Nécessaire pour s’assurer l’investiture, la majorité absolue à la Chambre basse du Parlement est de 176 voix. Or, le Parti populaire (PP - droite) est arrivé en tête avec une victoire étriquée lors du dernier scrutin. Son président, Alberto Nunez Feijoo, ne peut compter que sur 172 députés en tout. À gauche, le Parti socialiste ouvrier espagnol (PSOE) est arrivé en deuxième position. Mais son candidat, l’actuel Premier ministre Pedro Sanchez, peut compter sur 171 soutiens. À gauche comme à droite, la seule façon d’obtenir l’investiture est de gagner le vote des sept députés de Jxcat.
Fondateur de Junts per Catalunya, Carles Puigdemont est l’ancien président du gouvernement régional de Catalogne. Il avait déclaré l’indépendance de sa région de façon unilatérale, en octobre 2017, avant de la suspendre quelques minutes plus tard. Depuis, il vit à Waterloo pour échapper à la justice espagnole, qui souhaite le juger pour son rôle dans cette tentative de sécession.
Le retour aux urnes ou les concessions
"L'Espagne se trouve face à un dilemme : retourner aux urnes [car personne n'obtient l'investiture], ou nouer un accord avec un parti qui réaffirme la légitimité du référendum [du 1er octobre 2017, déclaré inconstitutionnel par la justice, NdlR] et qui ne renoncera pas à la possibilité d'une indépendance unilatérale", a estimé M. Puigdemont, mardi, avant de poser ses exigences.
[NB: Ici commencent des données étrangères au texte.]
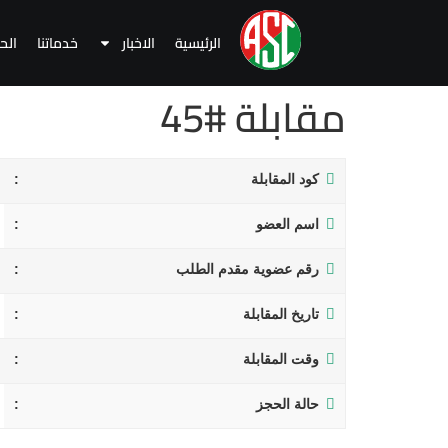
الرئيسية
الاخبار
خدماتنا
الح
مقابلة #45
كود المقابلة
اسم العضو
رقم عضوية مقدم الطلب
تاريخ المقابلة
وقت المقابلة
حالة الحجز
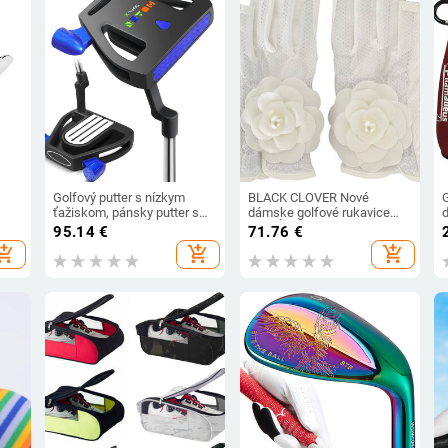
Golfový putter s nízkym
BLACK CLOVER Nové
ťažiskom, pánsky putter s
dámske golfové rukavice
d
nové
vysokou stabilitou, priamy
bez kĺbov sú štýlové,
95.14
€
71.76
€
predaj z továrne
pohodlné, priedušné,
hopping_cart
add_shopping_cart
add_shopping_cart
né
protišmykové a odolné voči
oderu.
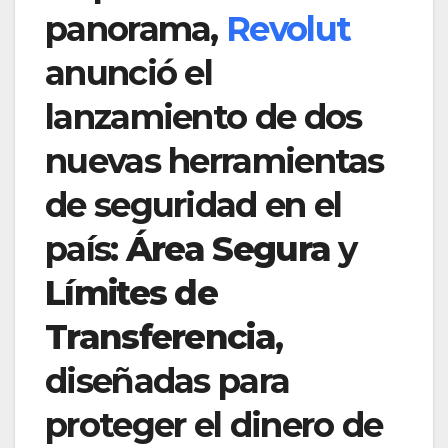
panorama,
Revolut
anunció el
lanzamiento de dos
nuevas herramientas
de seguridad en el
país:
Área Segura
y
Límites de
Transferencia
,
diseñadas para
proteger el dinero de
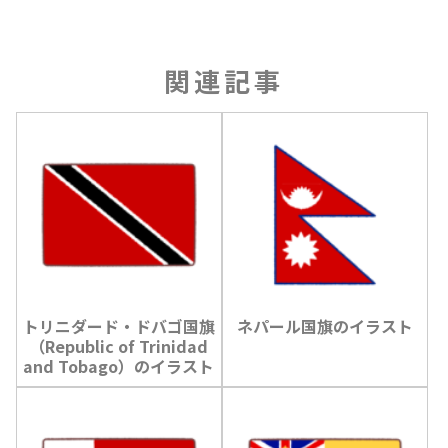
関連記事
トリニダード・ドバゴ国旗
ネパール国旗のイラスト
（Republic of Trinidad
and Tobago）のイラスト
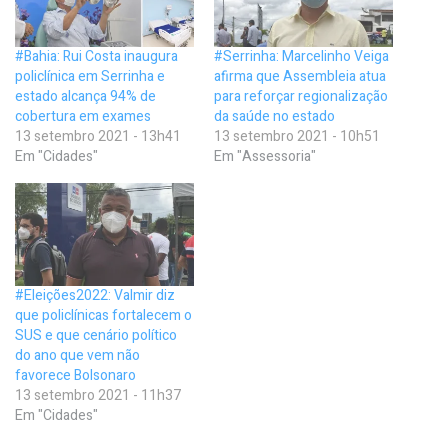
#Bahia: Rui Costa inaugura
#Serrinha: Marcelinho Veiga
policlínica em Serrinha e
afirma que Assembleia atua
estado alcança 94% de
para reforçar regionalização
cobertura em exames
da saúde no estado
13 setembro 2021 - 13h41
13 setembro 2021 - 10h51
Em "Cidades"
Em "Assessoria"
#Eleições2022: Valmir diz
que policlínicas fortalecem o
SUS e que cenário político
do ano que vem não
favorece Bolsonaro
13 setembro 2021 - 11h37
Em "Cidades"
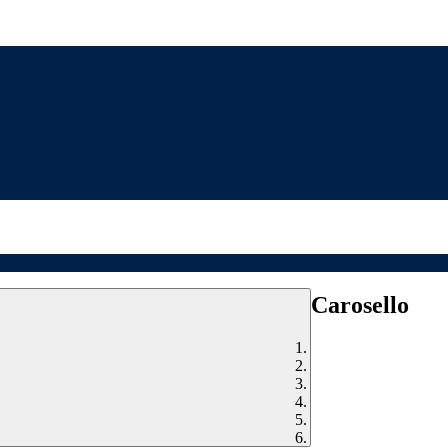
Carosello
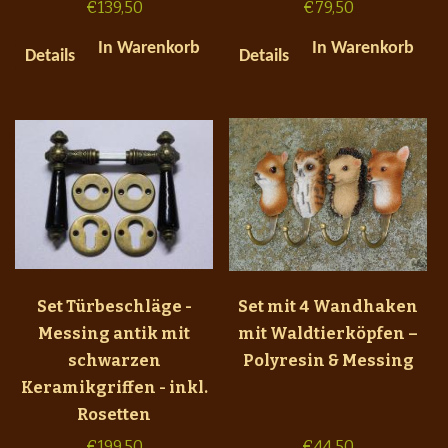
€
139,50
€
79,50
In Warenkorb
In Warenkorb
Details
Details
Set Türbeschläge -
Set mit 4 Wandhaken
Messing antik mit
mit Waldtierköpfen –
schwarzen
Polyresin & Messing
Keramikgriffen - inkl.
Rosetten
€
199,50
€
44,50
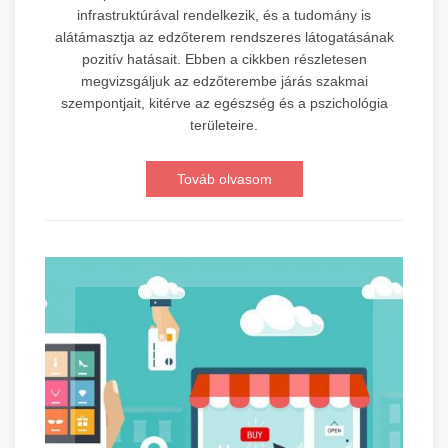
infrastruktúrával rendelkezik, és a tudomány is
alátámasztja az edzőterem rendszeres látogatásának
pozitív hatásait. Ebben a cikkben részletesen
megvizsgáljuk az edzőterembe járás szakmai
szempontjait, kitérve az egészség és a pszichológia
területeire.
Továb olvasom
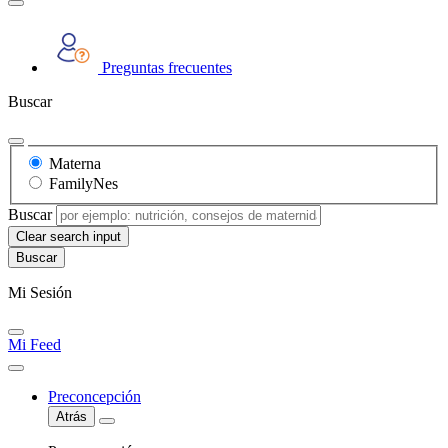
Preguntas frecuentes
Buscar
Materna
FamilyNes
Buscar
Clear search input
Mi Sesión
Mi Feed
Preconcepción
Atrás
Outre une loi d'amnistie, il demande "la reconnaissance et le respect de la légitimité démocratique de l'indépendantisme", "la création d'un mécanisme de suivi et de respect des accords", ainsi que la reconnaissance du catalan comme langue officielle de l'Union européenne, que l'Espagne peut imposer à l'agenda européen. Mais concrétiser cela nécessiterait l'aval des vingt-sept États membres.
"Ce sont des conditions préalables, qui doivent être remplies" avant que le délai durant lequel l'investiture est possible n'expire, faute de quoi de nouvelles élections sont automatiquement convoquées, a précisé le fondateur de JxCat. À savoir, fin novembre. Dans un deuxième temps, le leader indépendantiste demande la tenue d'un référendum d'autodétermination pour la Catalogne.
"Ce que demande Puigdemont est inacceptable. Je ne peux ni ne veux payer ce prix pour devenir Premier ministre", a réagi M. Feijoo. Cela réduit d'autant plus ses chances d'obtenir l'investiture. Le 22 août dernier, il a été chargé de former un gouvernement par le Roi. Mais nombre d'observateurs considèrent qu'il sera très difficile pour le candidat de la droite de passer cette épreuve avec succès le 27 septembre.
Des négociations ?
Paradoxalement, Pedro Sanchez semble avoir plus de marge de manœuvre. Lors de l’élection de la présidence du Congrès des députés, le 17 août, la candidate présentée par les socialistes, Francina Armengol, a été élue avec une majorité absolue incluant les voix de Jxcat.
Lundi, Yolanda Diaz, deuxième vice-présidente du gouvernement et fondatrice du nouveau parti de gauche Sumar, s'est rendue à Bruxelles pour une réunion qui a duré trois heures avec Carles Puigdemont. Le gouvernement comme la formation indépendantiste refusent de parler de négociation. "Mais à partir du moment où il y a une conversation sur la question, ce sont des négociations", estime Jaime Ferri Dura, professeur de sciences politiques à l'université Complutense de Madrid. Pour lui, le PSOE était déjà disposé à accéder aux demandes de JxCat. Rien de nouveau dans le fond : "Puigdemont rend le succès de négociations très difficile, mais pas impossible. Il s'agit surtout de rappeler qui est en position de force, en laissant planer la menace de nouvelles élections. Mais il est également conscient qu'il n'aura jamais une si bonne opportunité qu'aujourd'hui pour que son vote soit la clé de l'investiture."